My eyes collided with Raheem’s, puzzled beneath white hair. “You have to be strong. We see this every day.”
“I know,” I said, staring miserably at the floor. “I’ll be fine. I don’t know why this is happening.”
“Leave her alone,” Nabil snapped. “She’s sick.”
But I knew Raheem was right. There was nothing wrong with me except that all the bombings I’d seen were running together, littering up the back of my mind. My body was shutting down in protest at the parade of broken humans. The same thing had happened a few days earlier, at another hospital. It would keep happening for months to come. I sat there on the floor, waiting for my head to clear, feeling small at Raheem’s feet. When I could peel myself off the floor I slunk back to the man’s bedside. The men in his family sneered. I asked a few more questions, feet planted on the linoleum, determined not to embarrass myself again. I wrote down the answers and we broke away. To do my job I needed only quotes and color; pieces of description and character. I had enough.
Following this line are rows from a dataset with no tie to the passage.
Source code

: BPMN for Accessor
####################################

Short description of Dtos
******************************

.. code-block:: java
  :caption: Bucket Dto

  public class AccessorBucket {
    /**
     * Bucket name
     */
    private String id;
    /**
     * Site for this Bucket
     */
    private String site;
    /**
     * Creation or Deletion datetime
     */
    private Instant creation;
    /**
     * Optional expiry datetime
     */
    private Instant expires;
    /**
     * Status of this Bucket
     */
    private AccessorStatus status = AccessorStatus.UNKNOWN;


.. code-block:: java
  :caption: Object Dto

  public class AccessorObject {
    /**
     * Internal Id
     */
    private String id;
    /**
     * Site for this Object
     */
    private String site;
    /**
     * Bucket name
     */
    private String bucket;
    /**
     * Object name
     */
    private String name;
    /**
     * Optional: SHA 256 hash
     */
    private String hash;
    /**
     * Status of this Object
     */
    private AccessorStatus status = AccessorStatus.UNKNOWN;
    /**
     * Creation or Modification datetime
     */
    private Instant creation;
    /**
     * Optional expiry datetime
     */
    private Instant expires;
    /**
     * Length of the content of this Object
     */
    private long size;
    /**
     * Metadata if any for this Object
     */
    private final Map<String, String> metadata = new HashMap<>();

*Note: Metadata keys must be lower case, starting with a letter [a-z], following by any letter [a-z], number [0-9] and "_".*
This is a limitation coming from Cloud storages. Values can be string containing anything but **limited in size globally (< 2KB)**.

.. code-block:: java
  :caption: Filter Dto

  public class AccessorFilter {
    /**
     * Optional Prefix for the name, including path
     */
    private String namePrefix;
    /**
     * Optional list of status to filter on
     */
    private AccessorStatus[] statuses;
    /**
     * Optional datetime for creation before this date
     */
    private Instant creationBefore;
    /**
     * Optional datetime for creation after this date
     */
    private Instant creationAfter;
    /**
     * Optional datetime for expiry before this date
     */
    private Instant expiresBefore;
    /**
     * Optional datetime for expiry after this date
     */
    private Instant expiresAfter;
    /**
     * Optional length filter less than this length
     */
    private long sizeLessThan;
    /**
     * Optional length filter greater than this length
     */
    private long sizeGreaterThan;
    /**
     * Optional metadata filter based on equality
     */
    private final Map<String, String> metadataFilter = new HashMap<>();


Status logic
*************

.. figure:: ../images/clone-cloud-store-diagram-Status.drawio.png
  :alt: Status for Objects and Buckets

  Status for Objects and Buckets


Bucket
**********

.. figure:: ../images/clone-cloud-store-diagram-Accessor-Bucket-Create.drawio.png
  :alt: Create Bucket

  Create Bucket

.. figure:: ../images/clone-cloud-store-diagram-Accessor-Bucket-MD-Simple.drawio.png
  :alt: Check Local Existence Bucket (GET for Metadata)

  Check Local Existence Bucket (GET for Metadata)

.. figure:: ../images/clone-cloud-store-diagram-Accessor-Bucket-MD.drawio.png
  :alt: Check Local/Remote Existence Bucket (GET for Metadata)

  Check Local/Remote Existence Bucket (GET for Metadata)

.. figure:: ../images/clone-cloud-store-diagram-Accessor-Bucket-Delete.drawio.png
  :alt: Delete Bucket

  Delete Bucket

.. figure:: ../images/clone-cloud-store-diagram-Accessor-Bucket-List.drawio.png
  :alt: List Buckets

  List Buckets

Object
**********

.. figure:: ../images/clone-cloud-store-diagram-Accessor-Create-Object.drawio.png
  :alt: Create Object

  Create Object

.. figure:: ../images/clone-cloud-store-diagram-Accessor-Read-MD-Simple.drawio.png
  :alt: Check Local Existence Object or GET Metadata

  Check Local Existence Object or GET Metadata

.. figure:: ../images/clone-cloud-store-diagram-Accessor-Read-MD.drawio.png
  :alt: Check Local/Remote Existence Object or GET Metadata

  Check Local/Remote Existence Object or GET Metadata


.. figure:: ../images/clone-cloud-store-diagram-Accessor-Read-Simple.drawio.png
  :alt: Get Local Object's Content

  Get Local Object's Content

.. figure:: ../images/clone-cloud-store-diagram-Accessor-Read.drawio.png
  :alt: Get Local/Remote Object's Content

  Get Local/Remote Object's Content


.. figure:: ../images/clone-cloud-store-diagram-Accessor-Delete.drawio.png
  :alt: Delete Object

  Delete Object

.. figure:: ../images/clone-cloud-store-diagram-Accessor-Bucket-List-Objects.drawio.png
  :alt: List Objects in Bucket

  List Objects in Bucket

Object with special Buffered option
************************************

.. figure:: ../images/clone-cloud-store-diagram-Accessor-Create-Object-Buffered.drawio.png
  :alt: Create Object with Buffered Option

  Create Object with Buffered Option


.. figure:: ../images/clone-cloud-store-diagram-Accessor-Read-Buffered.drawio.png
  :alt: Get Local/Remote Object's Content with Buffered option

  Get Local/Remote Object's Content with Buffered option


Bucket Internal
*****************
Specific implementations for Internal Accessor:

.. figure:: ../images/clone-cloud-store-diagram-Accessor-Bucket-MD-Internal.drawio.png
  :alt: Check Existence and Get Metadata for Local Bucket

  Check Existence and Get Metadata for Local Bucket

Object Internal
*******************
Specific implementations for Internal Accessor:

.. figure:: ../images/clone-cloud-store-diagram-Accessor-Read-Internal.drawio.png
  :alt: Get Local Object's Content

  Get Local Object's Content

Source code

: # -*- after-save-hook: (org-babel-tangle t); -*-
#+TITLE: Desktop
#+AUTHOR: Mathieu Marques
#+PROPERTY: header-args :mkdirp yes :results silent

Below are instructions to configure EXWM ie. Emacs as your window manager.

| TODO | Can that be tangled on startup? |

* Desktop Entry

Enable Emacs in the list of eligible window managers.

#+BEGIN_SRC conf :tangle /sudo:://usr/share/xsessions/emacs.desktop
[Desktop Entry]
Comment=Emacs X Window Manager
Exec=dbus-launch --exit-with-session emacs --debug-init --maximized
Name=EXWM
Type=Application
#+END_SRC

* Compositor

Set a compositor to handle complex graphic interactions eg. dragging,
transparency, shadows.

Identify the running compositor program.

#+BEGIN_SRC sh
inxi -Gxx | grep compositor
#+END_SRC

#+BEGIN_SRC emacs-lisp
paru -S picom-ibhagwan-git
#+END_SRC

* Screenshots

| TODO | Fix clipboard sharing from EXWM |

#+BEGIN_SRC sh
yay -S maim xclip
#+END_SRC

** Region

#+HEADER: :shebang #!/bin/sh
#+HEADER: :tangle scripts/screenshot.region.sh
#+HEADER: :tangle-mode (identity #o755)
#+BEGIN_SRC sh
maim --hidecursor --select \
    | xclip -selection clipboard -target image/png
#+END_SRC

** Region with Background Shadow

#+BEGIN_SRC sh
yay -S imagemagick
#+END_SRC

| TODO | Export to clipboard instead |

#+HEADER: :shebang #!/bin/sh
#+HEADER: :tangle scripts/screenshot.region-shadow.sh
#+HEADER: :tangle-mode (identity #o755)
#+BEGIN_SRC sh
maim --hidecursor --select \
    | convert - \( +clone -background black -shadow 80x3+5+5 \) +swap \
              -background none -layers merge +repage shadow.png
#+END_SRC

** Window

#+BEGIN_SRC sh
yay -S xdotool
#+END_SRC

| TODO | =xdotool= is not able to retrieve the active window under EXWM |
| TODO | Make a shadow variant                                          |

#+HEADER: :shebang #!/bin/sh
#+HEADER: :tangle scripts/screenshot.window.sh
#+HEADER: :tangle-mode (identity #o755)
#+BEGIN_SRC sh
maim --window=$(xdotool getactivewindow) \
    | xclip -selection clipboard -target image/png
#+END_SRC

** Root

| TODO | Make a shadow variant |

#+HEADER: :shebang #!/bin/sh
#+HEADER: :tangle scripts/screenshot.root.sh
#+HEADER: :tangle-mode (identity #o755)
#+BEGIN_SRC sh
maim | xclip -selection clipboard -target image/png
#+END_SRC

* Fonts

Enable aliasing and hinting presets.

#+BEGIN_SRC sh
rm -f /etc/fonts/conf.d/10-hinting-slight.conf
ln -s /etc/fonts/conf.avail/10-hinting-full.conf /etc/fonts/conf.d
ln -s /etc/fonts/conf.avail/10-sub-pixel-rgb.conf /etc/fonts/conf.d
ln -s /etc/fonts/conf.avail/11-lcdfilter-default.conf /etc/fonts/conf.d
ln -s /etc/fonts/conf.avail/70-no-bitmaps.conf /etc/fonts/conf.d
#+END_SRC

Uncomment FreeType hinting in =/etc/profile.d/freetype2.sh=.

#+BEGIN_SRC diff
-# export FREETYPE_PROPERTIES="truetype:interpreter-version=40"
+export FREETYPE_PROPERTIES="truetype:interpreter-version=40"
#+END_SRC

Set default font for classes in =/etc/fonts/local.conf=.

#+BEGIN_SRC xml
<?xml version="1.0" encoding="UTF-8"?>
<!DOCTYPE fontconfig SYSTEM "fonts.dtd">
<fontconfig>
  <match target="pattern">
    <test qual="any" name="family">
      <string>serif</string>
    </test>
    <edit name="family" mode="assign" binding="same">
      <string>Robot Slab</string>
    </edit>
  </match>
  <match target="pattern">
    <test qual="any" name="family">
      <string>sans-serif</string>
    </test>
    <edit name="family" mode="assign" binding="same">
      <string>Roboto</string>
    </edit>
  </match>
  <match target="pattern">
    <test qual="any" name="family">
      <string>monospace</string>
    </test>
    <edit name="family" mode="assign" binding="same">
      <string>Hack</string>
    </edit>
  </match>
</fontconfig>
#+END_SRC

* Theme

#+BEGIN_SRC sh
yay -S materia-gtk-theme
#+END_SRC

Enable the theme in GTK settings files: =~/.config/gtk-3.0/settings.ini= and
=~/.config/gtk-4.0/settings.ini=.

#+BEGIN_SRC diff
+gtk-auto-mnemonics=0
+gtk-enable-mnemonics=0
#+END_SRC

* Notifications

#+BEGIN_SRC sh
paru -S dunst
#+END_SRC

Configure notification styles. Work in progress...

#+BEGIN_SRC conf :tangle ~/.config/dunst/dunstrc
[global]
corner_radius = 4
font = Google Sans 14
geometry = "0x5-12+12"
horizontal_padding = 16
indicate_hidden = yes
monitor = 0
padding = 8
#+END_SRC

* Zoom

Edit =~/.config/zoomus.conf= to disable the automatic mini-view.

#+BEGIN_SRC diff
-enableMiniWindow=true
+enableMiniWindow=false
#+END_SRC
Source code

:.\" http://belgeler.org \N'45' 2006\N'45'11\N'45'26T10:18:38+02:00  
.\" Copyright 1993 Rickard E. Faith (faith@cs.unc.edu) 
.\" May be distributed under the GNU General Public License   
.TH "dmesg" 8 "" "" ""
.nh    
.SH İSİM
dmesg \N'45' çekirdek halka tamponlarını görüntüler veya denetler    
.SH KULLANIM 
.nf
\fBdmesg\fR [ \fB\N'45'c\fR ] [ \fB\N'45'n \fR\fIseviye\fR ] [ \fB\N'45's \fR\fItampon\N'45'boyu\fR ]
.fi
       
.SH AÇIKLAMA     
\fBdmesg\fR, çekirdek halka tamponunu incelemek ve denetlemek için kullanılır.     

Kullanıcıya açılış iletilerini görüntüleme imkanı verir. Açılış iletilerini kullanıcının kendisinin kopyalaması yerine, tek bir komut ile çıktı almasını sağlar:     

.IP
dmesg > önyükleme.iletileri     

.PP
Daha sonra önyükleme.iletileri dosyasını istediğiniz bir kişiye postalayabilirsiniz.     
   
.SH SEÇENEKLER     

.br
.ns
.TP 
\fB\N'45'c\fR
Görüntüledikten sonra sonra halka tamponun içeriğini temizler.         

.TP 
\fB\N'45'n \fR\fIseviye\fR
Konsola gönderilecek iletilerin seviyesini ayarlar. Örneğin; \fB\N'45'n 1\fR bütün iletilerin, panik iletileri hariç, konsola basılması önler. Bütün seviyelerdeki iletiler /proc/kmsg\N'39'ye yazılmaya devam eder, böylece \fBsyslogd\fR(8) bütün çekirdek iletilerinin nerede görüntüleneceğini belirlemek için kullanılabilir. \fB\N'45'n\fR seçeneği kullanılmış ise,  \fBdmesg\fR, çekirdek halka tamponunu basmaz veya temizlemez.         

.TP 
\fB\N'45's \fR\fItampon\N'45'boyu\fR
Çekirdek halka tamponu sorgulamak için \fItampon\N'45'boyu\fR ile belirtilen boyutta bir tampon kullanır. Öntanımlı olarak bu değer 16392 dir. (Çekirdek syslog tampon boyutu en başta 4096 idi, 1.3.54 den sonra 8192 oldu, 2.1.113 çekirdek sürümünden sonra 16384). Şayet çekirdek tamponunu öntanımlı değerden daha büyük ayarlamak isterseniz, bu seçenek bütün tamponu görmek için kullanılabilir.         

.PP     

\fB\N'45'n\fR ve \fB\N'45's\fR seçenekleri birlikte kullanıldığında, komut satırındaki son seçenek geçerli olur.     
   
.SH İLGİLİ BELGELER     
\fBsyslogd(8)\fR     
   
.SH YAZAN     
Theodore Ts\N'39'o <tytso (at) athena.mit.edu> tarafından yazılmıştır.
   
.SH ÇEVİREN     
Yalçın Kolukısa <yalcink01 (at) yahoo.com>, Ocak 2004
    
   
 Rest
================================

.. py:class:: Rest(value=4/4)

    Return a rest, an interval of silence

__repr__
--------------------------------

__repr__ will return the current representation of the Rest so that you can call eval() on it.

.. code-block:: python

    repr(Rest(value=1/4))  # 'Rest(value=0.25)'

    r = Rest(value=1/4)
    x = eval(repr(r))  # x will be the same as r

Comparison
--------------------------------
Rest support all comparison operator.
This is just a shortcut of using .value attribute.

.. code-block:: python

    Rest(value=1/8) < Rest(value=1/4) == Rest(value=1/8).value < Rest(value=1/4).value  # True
Outside, the night was cold and bright. I gulped the fresh air, grateful for the purity of open sky, the slap of cold on my face.
We spent the night in a drab hotel in Mosul and when morning came, we were finished with the bombing and nobody talked about it. Iraq was becoming a country that swallowed its violence and pressed forward. We were becoming people who did the same. The world starts moving fast around you and you move fast through it, too. One minute slurs into the next; the room and space renew; faces replace one another. You always think you will never forget this one moment, the one you stand in now, but it’s not true. I’d forget everything by nightfall if I didn’t write the details down. The more chaos, the worse my handwriting, but at least it’s there. You snatch up crumbs as you go—a quote here, a bit of description there, moving through events, snorting the world up and swallowing it. At some point you think you have to stop being human or you can’t do it anymore, but then you realize that your writing is nothing but your cut and impressed places.
Day creaked up slowly over the hills, and the city lay swaddled in the gentle ache of sleeplessness. Eid had come at last and I wanted to write something about violence, about ritual, about blood sacrifice and Iraq.
You probably know the story of the sacrifice, the centerpiece of Eid
al-Adha. Christians and Jews have it too, though slightly modified. This is the story of Ibrahim, the Old Testament’s patriarch Abraham. Although he is in his dotage, Ibrahim is finally a father to a beloved son, Ishmael. Just as the child is getting big enough to help with the chores, God puts Ibrahim through a test. He orders the father to slaughter his son, Ishmael. Poor, tortured Ibrahim. What can he do? The Lord giveth and the Lord taketh away. Now the Lord wants the boy back. So Ibrahim informs Ishmael that it’s time to die. Ishmael accepts the news stoically, lies down, and offers his throat. Ibrahim holds the knife aloft. Just then, God shouts down from the sky. Hey, never mind! It’s okay. I just wanted to see if you’d do it. Look, I’m sending you a ram, kill that instead. The child lives, the ram dies, and Ibrahim is celebrated down the ages as the creator’s faithful servant.
The Old Testament has Isaac, not his brother Ishmael, nearly falling under Abraham’s knife. And unlike the Koranic Ishmael, Isaac does not know he’s about to die. He pipes up and reminds his father that they need an animal to sacrifice. Don’t worry about it, Abraham replies darkly, God will provide us with something.